This is a first-pass thought-dump draft. Edit and improve to better organize.
For Parsoid read views, we need to evaluate performance on a few different axes. One of them is HTML size. Parsing, CPT (now known as PET), and Performance Teams had a meeting in July 2020 and the notes of that conversation are captured in https://www.mediawiki.org/wiki/Parsing/Parser_Unification/Performance#HTML_output_size.
This phab task is to follow up on that conversation.
A priori, we know that Parsoid HTML is going to be bigger than core parser HTML that is currently being served. Parsoid HTML has a bunch of additional information relative to the core parser HTML (see https://www.mediawiki.org/wiki/Specs/HTML for Parsoid's output HTML spec)
- data-parsoid attribute -- currently stripped and stored separately in storage / cache and not shipped to clients
- data-mw attribute -- currently shipped to all clients but the plan is to strip them from the HTML and stored separately (and for editing clients to fetch them out-of-band on-demand). See T78676: Store & load data-mw separately.
- rel="mw:." attributes on links
- typeof=".." attributes on template, extension, and media output
- id=".." attribute on all DOM nodes (for indexing into a JSON blob that stores data-parsoid & data-mw attributes offline)
- <section> wrappers
- marker nodes for various rendering-transparent content in wikitext (interlanguage links, category links, magic word directives, etc.)
We know from usage that editing and various other clients rely on some or all of this information. Parsoid's value proposition is precisely this and other semantic information that insulates all MediaWiki content consumers from having to know much about wikitext parsing to understand and manipulate wiki content while respecting wikitext semantics.
But, as the above list makes clear, that value for various clients comes at a potential HTML size cost.
This task is to evaluate the performance implications of this wrt read views.. I imagine some or all of the following would be needed:
- Identify a suitable benchmark set of pages (or repeatable methodology to build such a set of pages if we want to periodically reassess decisions made now) across production wikis.
- Given the above benchmark set, assess the HTML size impact of the extra information Parsoid adds for all items in the above list except for items 1 & 2. There is value to doing this analysis for items 1 & 2 as well for purposes of HTML storage / cache costs, but is otherwise tangential to the primary focus of this task. The tests should be done so that we can evaluate the impact on both raw as well as gzipped (or whatever compression scheme is used for network payloads) output.
- Come up with anticipated performance impacts given the results from the performance tests above.
Based on these results, we will probably have to identify what what mitigation actions are needed, if any. This next step is likely going to be an evaluation of performance tradeoffs. As observed earlier, given its utility to various downstream Wikimedia content consumers, Parsoid's raw HTML (what we emit today) is unlikely to change significantly, and the API endpoints might continue to serve that unmodified HTML as well. Given this, Parsoid's raw output would need to be cached (for performance reasons).

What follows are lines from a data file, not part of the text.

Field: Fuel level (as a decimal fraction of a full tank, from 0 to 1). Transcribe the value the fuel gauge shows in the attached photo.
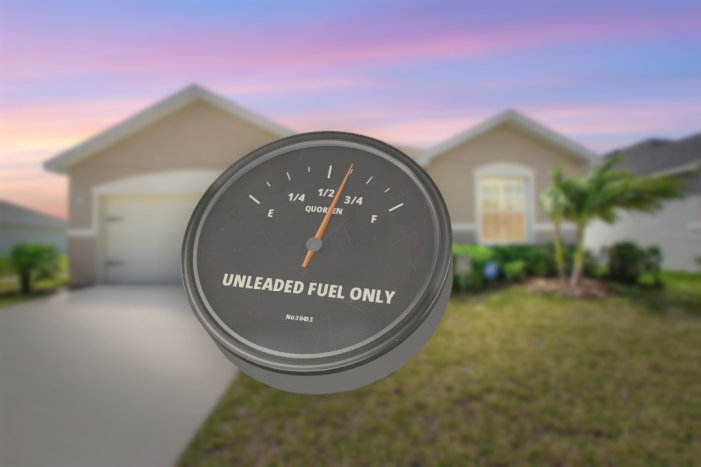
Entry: 0.625
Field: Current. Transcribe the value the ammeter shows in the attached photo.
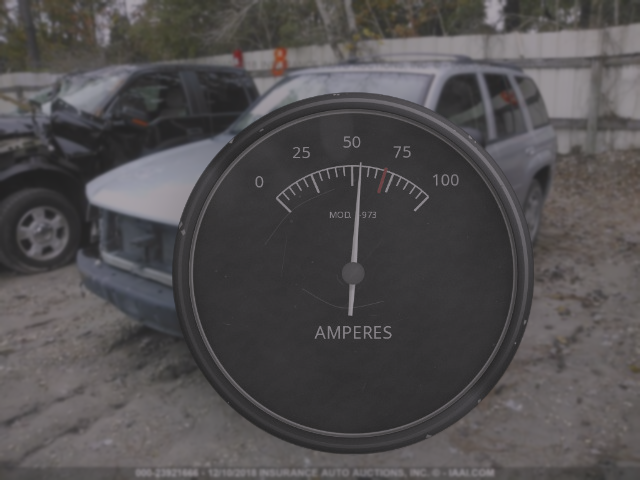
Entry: 55 A
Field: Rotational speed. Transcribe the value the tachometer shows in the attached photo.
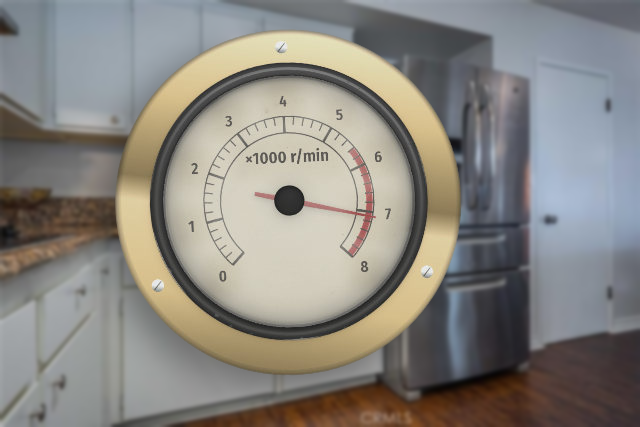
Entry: 7100 rpm
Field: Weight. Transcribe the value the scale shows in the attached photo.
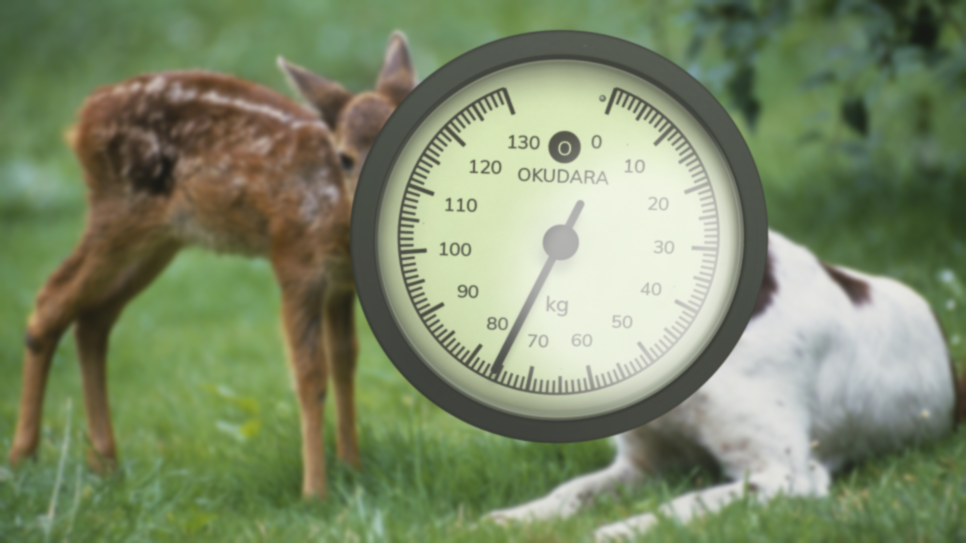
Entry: 76 kg
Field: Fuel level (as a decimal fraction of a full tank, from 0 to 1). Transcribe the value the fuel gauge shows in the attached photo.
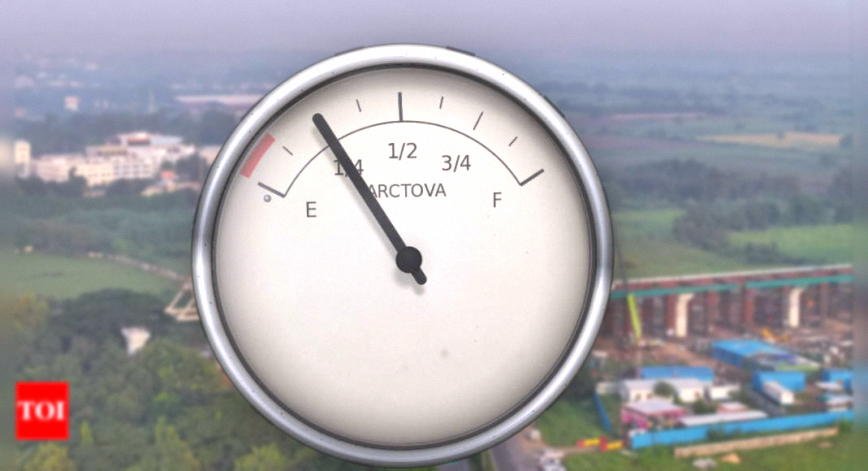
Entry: 0.25
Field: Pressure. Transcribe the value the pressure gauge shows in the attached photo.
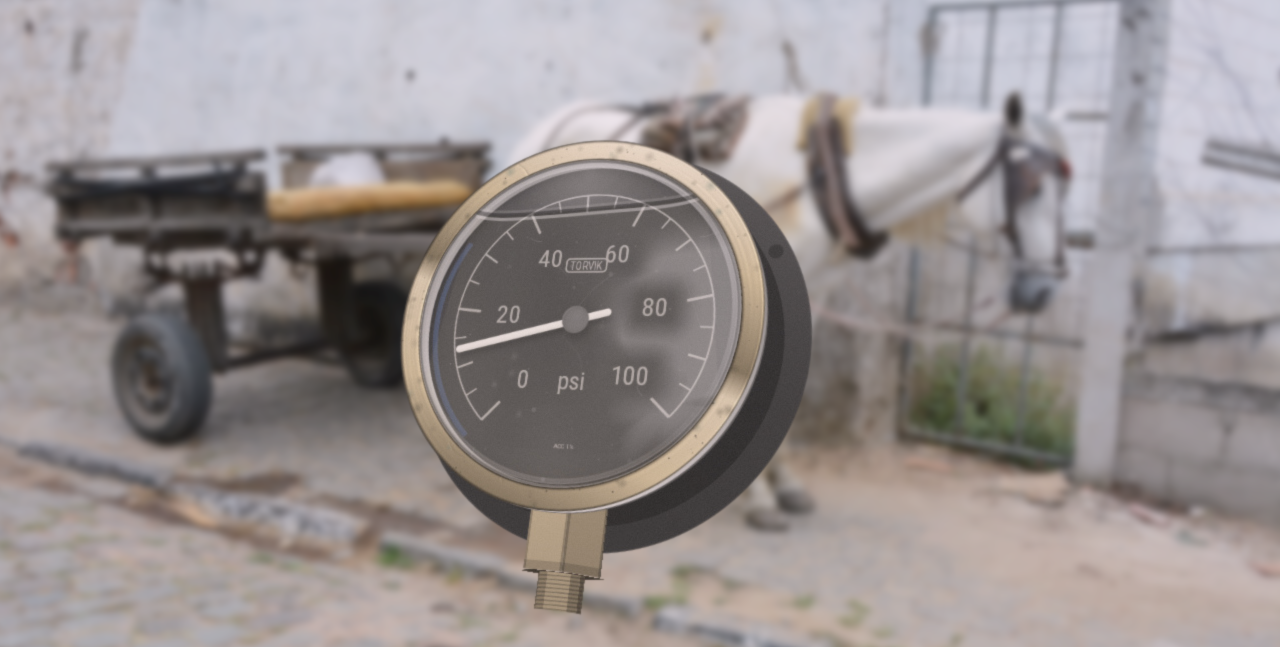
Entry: 12.5 psi
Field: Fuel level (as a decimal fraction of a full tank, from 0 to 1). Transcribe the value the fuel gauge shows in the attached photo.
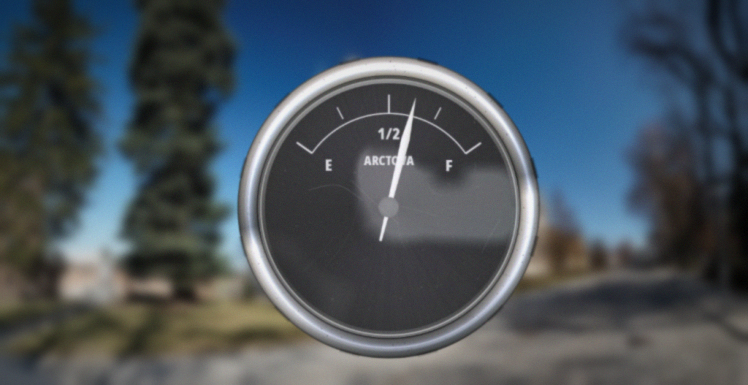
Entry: 0.625
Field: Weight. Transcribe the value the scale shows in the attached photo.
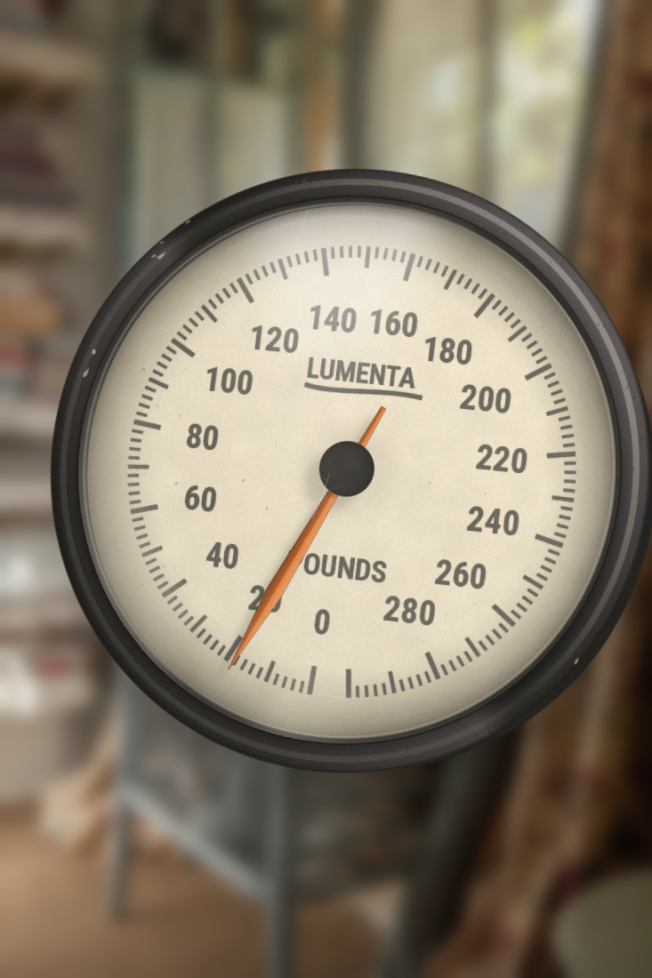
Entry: 18 lb
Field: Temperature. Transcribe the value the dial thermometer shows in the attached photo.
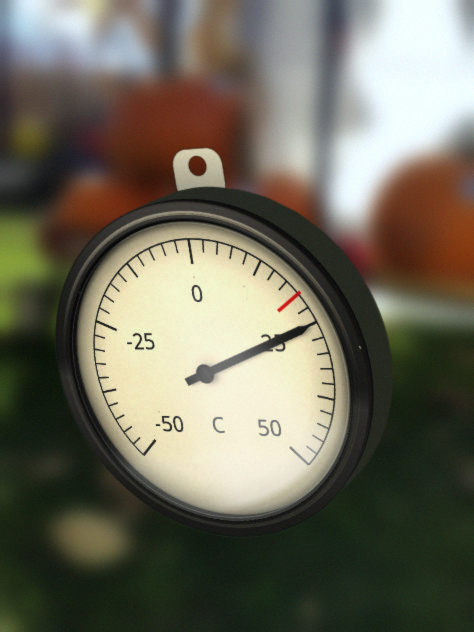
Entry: 25 °C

So, given the above, the performance tradeoffs are likely going to be one of trading CPU time against storage:
- Strategy 1: Ship Parsoid's raw HTML as is without any stripping: This has an impact on network transfer times - the specific numbers depends on the evaluation results from earlier.
- Strategy 2: Post-process Parsoid's raw HTML before shipping: This would be a HTML2HTML transform (like many others like mobile-html, mobile-sections, language-variants, etc.) If we are doing this, we can do as aggressive of a post-processing as we want. If we go this route, we will then require all other semantic content consumers to not use the read-view HTML but fetch it separately via API requests. There is a tradeoff here around total network transfer across all Parsoid HTML requests (not just readviews). In addition, there are two specific sub-strategies available here:
- Strategy 2a: Cache the post-processed HTML in ParserCache/Varnish or only Varnish: This has a storage cost but enables fast read views
- Strategy 2b: Post-process the HTML on demand for all requests: This cuts storage costs in half but adds loads on servers that post-process Parsoid HTML.

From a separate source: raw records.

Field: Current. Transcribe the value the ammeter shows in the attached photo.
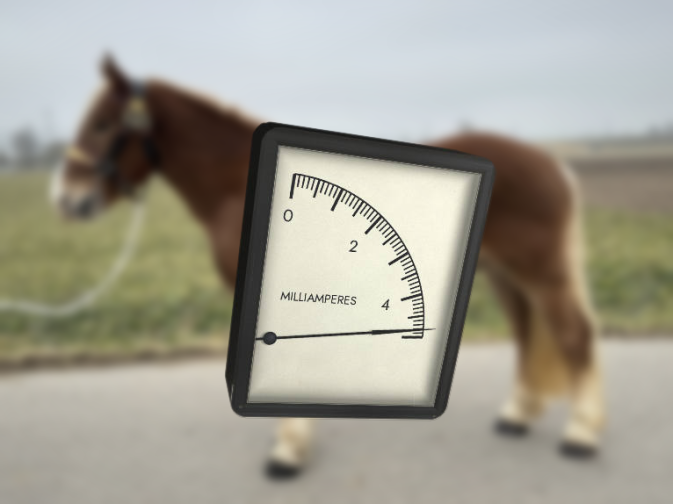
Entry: 4.8 mA
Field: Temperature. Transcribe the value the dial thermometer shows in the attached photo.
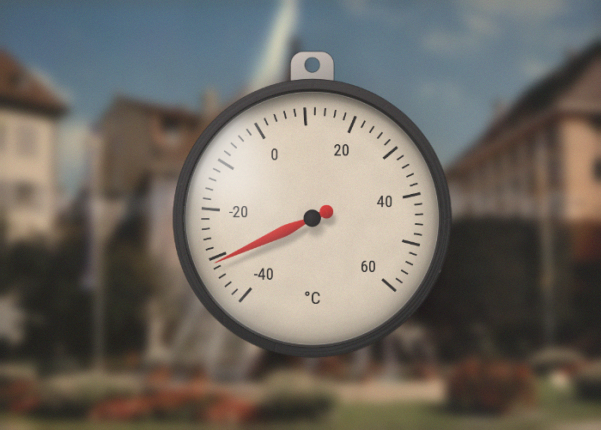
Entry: -31 °C
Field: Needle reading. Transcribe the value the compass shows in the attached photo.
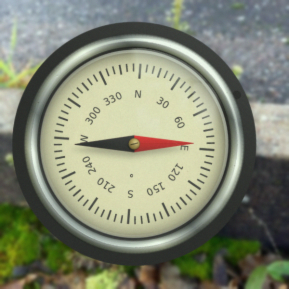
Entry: 85 °
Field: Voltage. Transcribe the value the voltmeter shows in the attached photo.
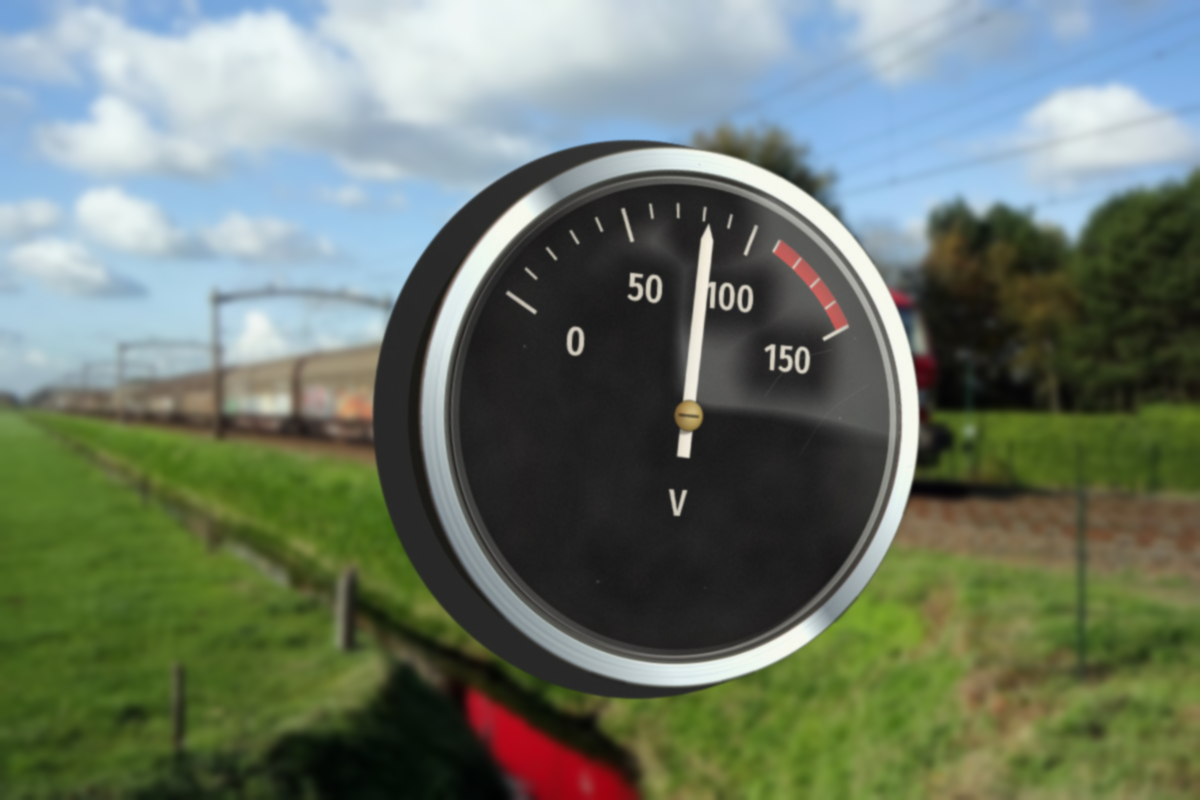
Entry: 80 V
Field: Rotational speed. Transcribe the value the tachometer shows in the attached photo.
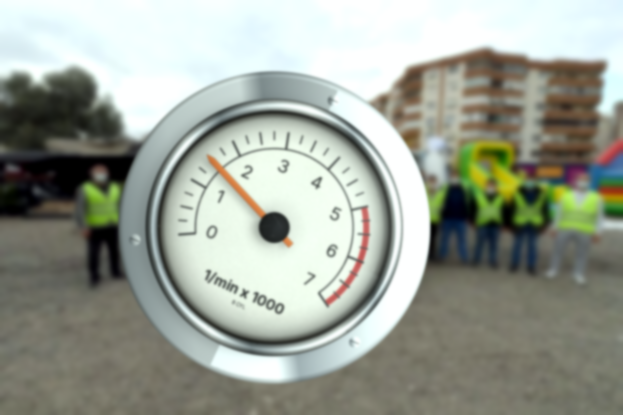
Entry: 1500 rpm
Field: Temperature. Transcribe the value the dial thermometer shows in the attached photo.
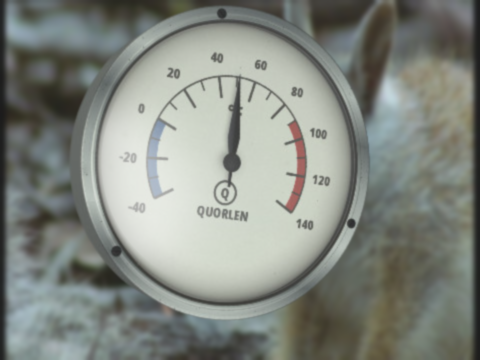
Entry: 50 °F
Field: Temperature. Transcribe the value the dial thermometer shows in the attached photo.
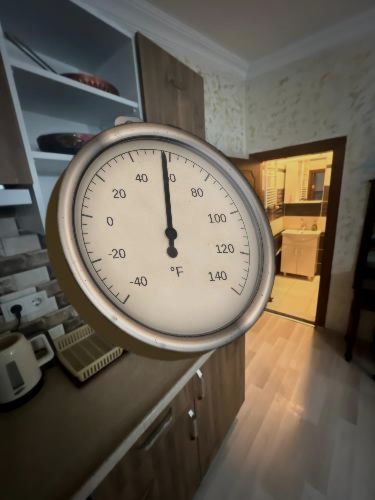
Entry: 56 °F
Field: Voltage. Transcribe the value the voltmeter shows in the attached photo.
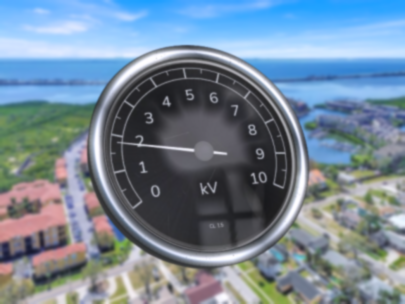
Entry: 1.75 kV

Strategy 1 would be the lowest cost approach from the Wikimedia infrastructure point-of-view but can penalize all downstream consumers that pay for bandwidth / data costs.

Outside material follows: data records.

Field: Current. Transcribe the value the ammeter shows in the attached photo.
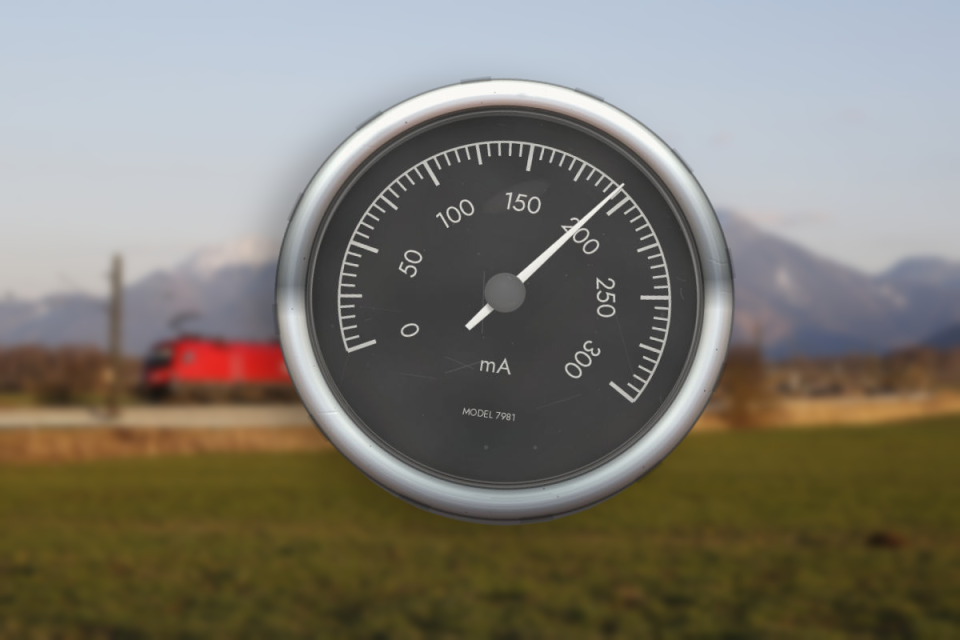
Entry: 195 mA
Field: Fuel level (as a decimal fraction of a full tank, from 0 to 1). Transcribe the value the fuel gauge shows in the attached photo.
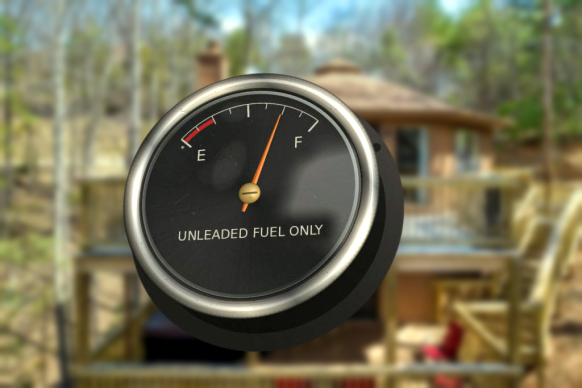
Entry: 0.75
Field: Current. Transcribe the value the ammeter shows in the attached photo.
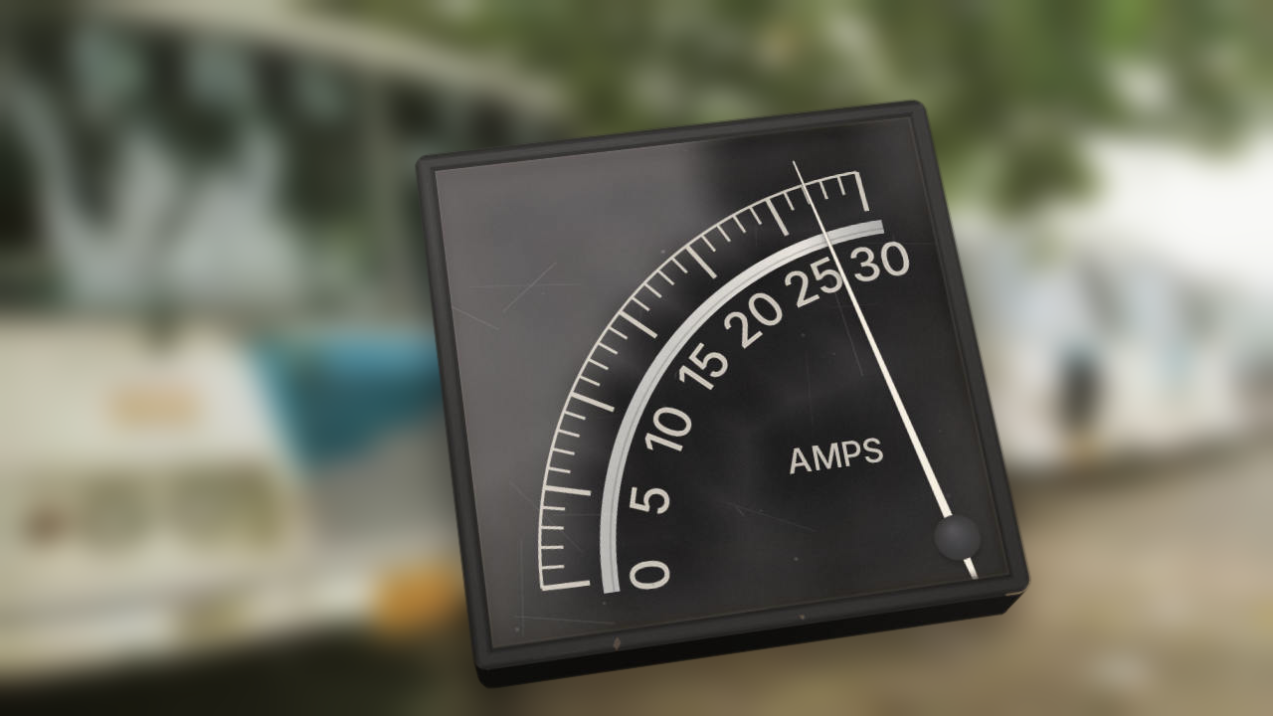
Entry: 27 A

So, the end-result of this performance evaluation would be to arrive at a bunch of recommendations for the best way to serve read views that meets a set of performance goals (something to be established in consultation with different stakeholders).
Related performance tasks / discussions:
- Impact on rendering time on the client based on CSS / JS resource sizes: See T270150: Selectors in content.media.less need improvement in terms of performance and stability. T51097#6690317 and T51097#6690702 are related that led to T270150. This isn't determined by HTML size strictly.
- T51097#6690893 is related discussion / considerations that might help evaluate the performance mitigation strategies.